Filho de João Gilberto acusa EMI de não cumprir decisão judicial; gravadora nega
Em meio a uma batalha judicial, o filho do cantor e compositor João Gilberto, Marcelo Gilberto, acusa a gravadora EMI de ter devolvido ao músico apenas cópias de seus discos, e não os originais, como havia determinado a Justiça. A gravadora nega as acusações.
No dia 20 de maio, o desembargador André Gustavo Corrêa de Andrade, do Tribunal de Justiça do RJ, determinou que a empresa devolvesse a João Gilberto as matrizes dos LPs "Chega de Saudade", "O Amor, o Sorriso e a Flor", "João Gilberto" e do compacto em vinil "João Gilberto Cantando as Músicas do Filme Orfeu do Carnaval".

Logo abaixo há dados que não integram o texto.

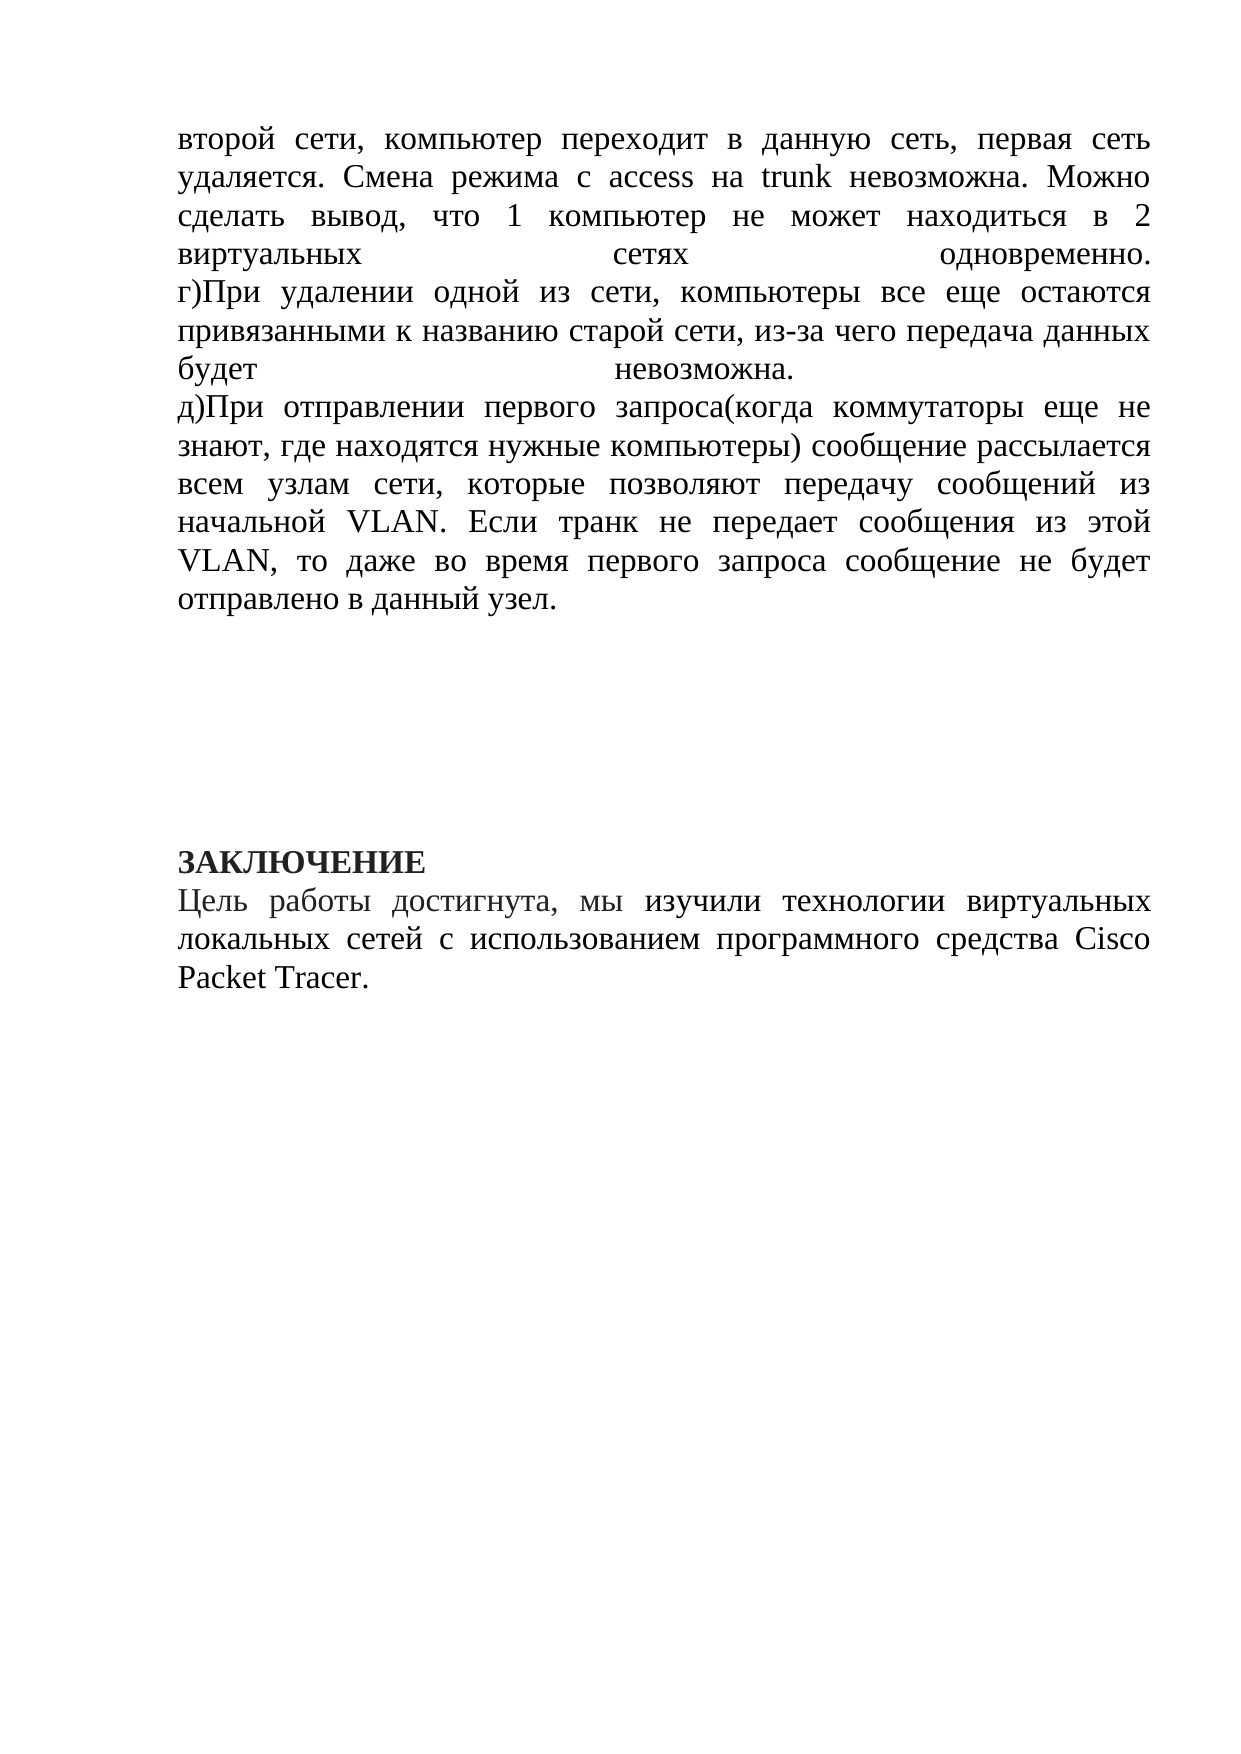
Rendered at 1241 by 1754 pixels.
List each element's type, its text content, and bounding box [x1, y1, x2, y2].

text ЗАКЛЮЧЕНИЕ Цель работы достигнута, мы изучили технологии виртуальных локальных сетей с использованием программного средства Cisco Packet Tracer. [177, 727, 1152, 995]
text второй сети, компьютер переходит в данную сеть, первая сеть удаляется. Смена режима с access на trunk невозможна. Можно сделать вывод, что 1 компьютер не может находиться в 2 виртуальных сетях одновременно. г)При удалении одной из сети, компьютеры все еще остаются привязанными к названию cтарой сети, из-за чего передача данных будет невозможна. д)При отправлении первого запроса(когда коммутаторы еще не знают, где находятся нужные компьютеры) сообщение рассылается всем узлам сети, которые позволяют передачу сообщений из начальной VLAN. Если транк не передает сообщения из этой VLAN, то даже во время первого запроса сообщение не будет отправлено в данный узел. [177, 118, 1152, 616]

Segundo Marcelo Gilberto a gravadora devolveu apenas cópias dos LPs e somente o disco "Chega de Saudade" tem chance de ser o original. A embalagem do material traz os seguintes dizeres: "Joãozinho boa pinta. Export Venezuela. Stereo copy".
Marcelo Gilberto | ||
Em embalagem de fita de João Gilberto devolvido ao cantor e compositor pela gravadora EMI está escrito "Stereo Copy" |
"Somente 'Chega de Saudade' pode ser original. Eles cometeram uma fraude, os documentos trazem explicitamente a inscrição 'cópia'", afirmou o filho do cantor e compositor à Folha.
Marcelo Gilberto acredita que a EMI pode ter perdido os originais dos LPs e por isso teria devolvido apenas cópias do material. "Nós já suspeitamos algumas vezes que eles perderam as originais."
"Isso é parte da nossa cultura, é um desrespeito ao meu pai", completou Marcelo, que mora em Nova Jersey, mas está atualmente no Rio.
Ele disse que esteve com João Gilberto e que o músico não demonstrou surpresa ao receber a notícia.
A mulher e empresária do cantor, Claudia Faissol, disse à Folha por telefone que já entrou em contato com Marcelo e disse ter ciência de que o material "não é verdadeiro".
Ainda segundo Marcelo Gilberto, o disco "João Gilberto Cantando as Músicas do Filme Orfeu do Carnaval" foi entregue pela EMI em um CD. "Obviamente não é original. Eles pensam que nós somos estúpidos ou não se importam", disse o filho de João Gilberto, que afirma ter sido a primeira pessoa a examinar o material.
GRAVADORA NEGA
Raphael Miranda, advogado da EMI, negou que o material seja cópia. "Não é verdade [a acusação de Marcelo Gilberto]. As masters estavam em posse da EMI há mais de 40 anos e nós temos laudos técnicos que comprovam que são originais. Vamos discutir isso, mas ele vai ter que provar que não são originais agora", disse Miranda.
"É a mesma coisa que você ver um artista de rua pintar um quadro. Você gosta, compra o quadro e pendura na parede da sua casa. Depois de 40 anos o sujeito aparece e diz que tem os direitos sobre aquilo pelo qual você pagou? Isso não tem cabimento", afirma o advogado.
"O que espanta é que eles já não querem mais discutir o mérito da questão, estão discutindo coisas periféricas. Querem tumultuar para evitar o julgamento, é o temor do João Gilberto", completa Miranda.
As gravações ainda serão analisadas por um especialista para determinar seu estado atual. Depois, o caso será julgado por três desembargadores da 7ª Câmara Cível do Rio.
Reprodução | ||
Capa do álbum Chega de Saudade, de João Gilberto |
DISPUTA
As acusações são mais um capítulo do imbróglio judicial envolvendo João Gilberto e a EMI, que teve início na década de 1980.
Uma semana antes da determinação de que os discos originais do cantor e compositor fossem devolvidos a ele, em maio deste ano, a Justiça havia dado voto favorável à gravadora, que alegava que o material poderia correr risco de preservação se não fosse devidamente acomodado. Assim, suspendeu a liminar que determinava a devolução dos masters (como são chamadas as gravações que dão origem a LPs e CDs).
Depois, o desembargador decidiu que "reconhecer à empresa agravante [EMI] o direito de permanecer com a guarda das gravações masters é negar ao agravado [João Gilberto] o direito de, como intérprete, titular de direitos conexos de autor, decidir a respeito da utilização de sua obra, privando não apenas ele, mas toda a comunidade, de ter acesso a interpretações que, como já indicado, fazem parte da história cultural deste país e da história da música como um todo".